Data shown
== == ==

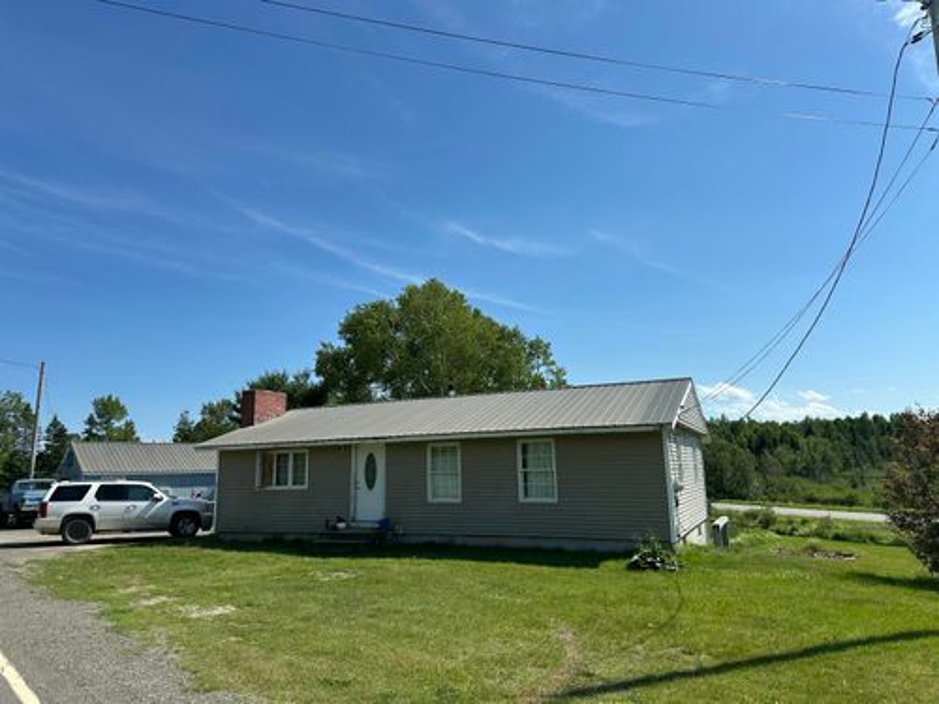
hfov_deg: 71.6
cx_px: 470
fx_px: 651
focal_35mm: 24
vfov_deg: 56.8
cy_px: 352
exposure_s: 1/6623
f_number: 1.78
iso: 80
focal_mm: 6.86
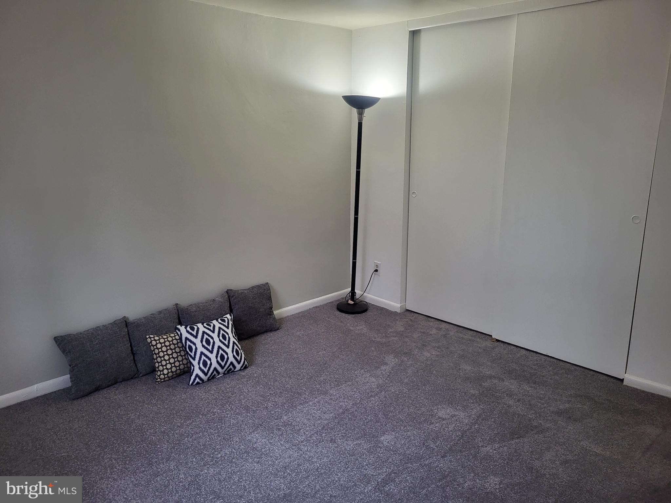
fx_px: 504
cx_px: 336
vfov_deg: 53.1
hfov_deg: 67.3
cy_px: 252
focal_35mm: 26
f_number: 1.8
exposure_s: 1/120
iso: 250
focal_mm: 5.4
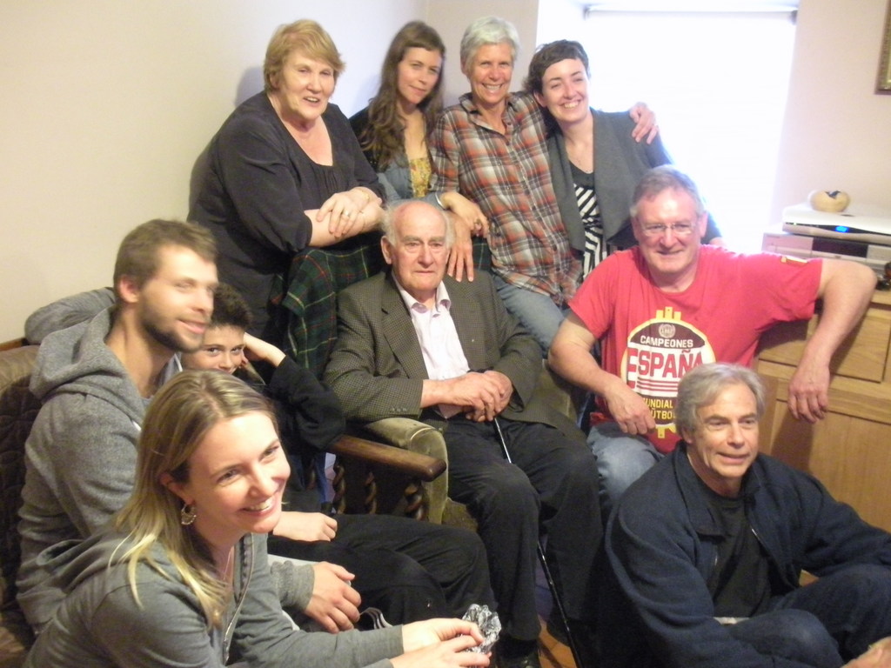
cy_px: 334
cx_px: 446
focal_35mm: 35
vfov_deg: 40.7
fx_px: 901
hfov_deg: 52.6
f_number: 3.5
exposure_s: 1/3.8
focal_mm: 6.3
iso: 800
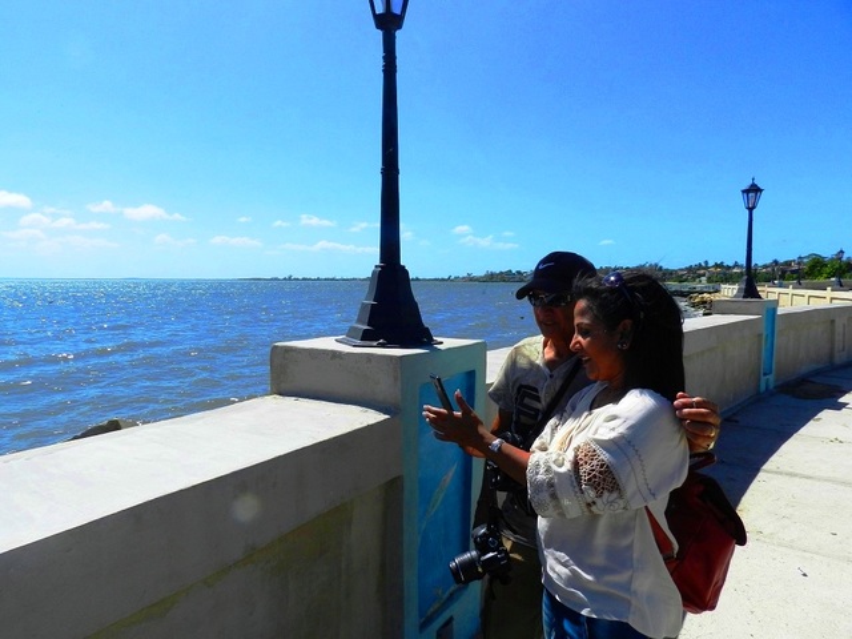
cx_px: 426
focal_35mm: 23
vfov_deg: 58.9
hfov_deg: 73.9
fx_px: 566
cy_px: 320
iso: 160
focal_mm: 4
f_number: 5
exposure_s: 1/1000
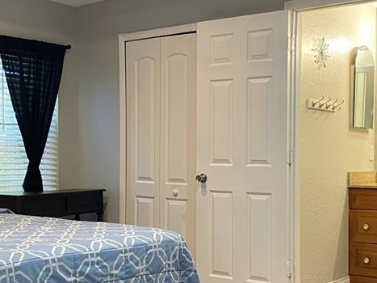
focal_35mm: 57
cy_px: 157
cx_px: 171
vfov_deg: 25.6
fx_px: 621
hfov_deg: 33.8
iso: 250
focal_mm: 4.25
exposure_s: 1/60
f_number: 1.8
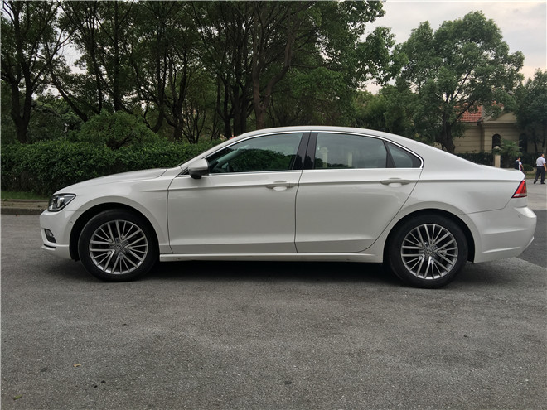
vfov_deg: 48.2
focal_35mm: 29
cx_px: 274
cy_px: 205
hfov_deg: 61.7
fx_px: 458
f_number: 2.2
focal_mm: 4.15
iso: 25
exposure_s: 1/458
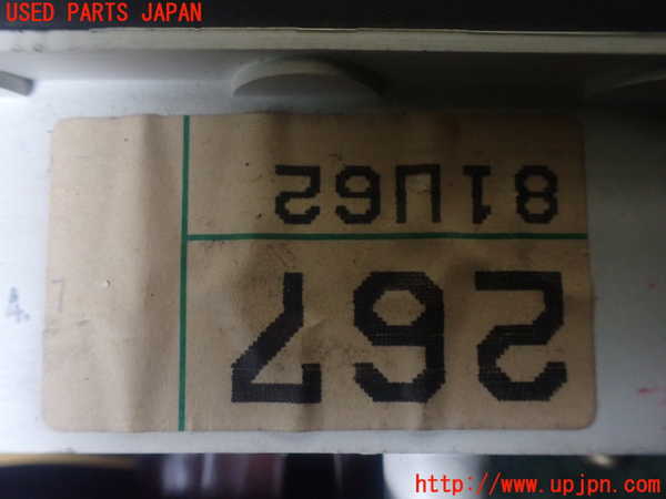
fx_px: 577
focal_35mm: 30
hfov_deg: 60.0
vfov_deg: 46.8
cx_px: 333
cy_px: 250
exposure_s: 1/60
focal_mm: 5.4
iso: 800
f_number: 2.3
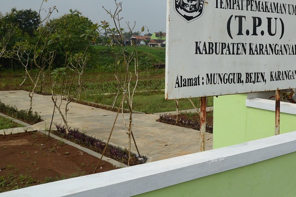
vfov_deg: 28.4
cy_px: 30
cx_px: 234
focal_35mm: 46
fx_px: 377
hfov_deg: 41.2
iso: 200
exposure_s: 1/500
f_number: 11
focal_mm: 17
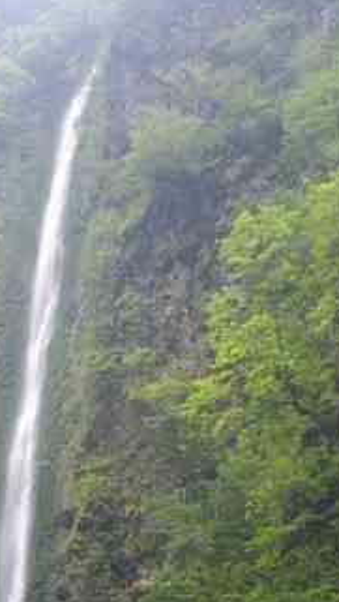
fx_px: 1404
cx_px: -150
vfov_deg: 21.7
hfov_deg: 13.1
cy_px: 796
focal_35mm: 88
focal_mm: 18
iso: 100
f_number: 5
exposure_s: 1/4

== == ==

Begin with the line holding "exposure_s: 1/120" and end with the last line of the listing. Reproduce each of those lines exactly, and leave every picture out.

exposure_s: 1/120
iso: 250
focal_mm: 5.4
cy_px: 334
cx_px: 446
focal_35mm: 35
vfov_deg: 40.7
fx_px: 901
hfov_deg: 52.6
f_number: 3.5
exposure_s: 1/3.8
focal_mm: 6.3
iso: 800
cx_px: 426
focal_35mm: 23
vfov_deg: 58.9
hfov_deg: 73.9
fx_px: 566
cy_px: 320
iso: 160
focal_mm: 4
f_number: 5
exposure_s: 1/1000
focal_35mm: 57
cy_px: 157
cx_px: 171
vfov_deg: 25.6
fx_px: 621
hfov_deg: 33.8
iso: 250
focal_mm: 4.25
exposure_s: 1/60
f_number: 1.8
vfov_deg: 48.2
focal_35mm: 29
cx_px: 274
cy_px: 205
hfov_deg: 61.7
fx_px: 458
f_number: 2.2
focal_mm: 4.15
iso: 25
exposure_s: 1/458
fx_px: 577
focal_35mm: 30
hfov_deg: 60.0
vfov_deg: 46.8
cx_px: 333
cy_px: 250
exposure_s: 1/60
focal_mm: 5.4
iso: 800
f_number: 2.3
vfov_deg: 28.4
cy_px: 30
cx_px: 234
focal_35mm: 46
fx_px: 377
hfov_deg: 41.2
iso: 200
exposure_s: 1/500
f_number: 11
focal_mm: 17
fx_px: 1404
cx_px: -150
vfov_deg: 21.7
hfov_deg: 13.1
cy_px: 796
focal_35mm: 88
focal_mm: 18
iso: 100
f_number: 5
exposure_s: 1/4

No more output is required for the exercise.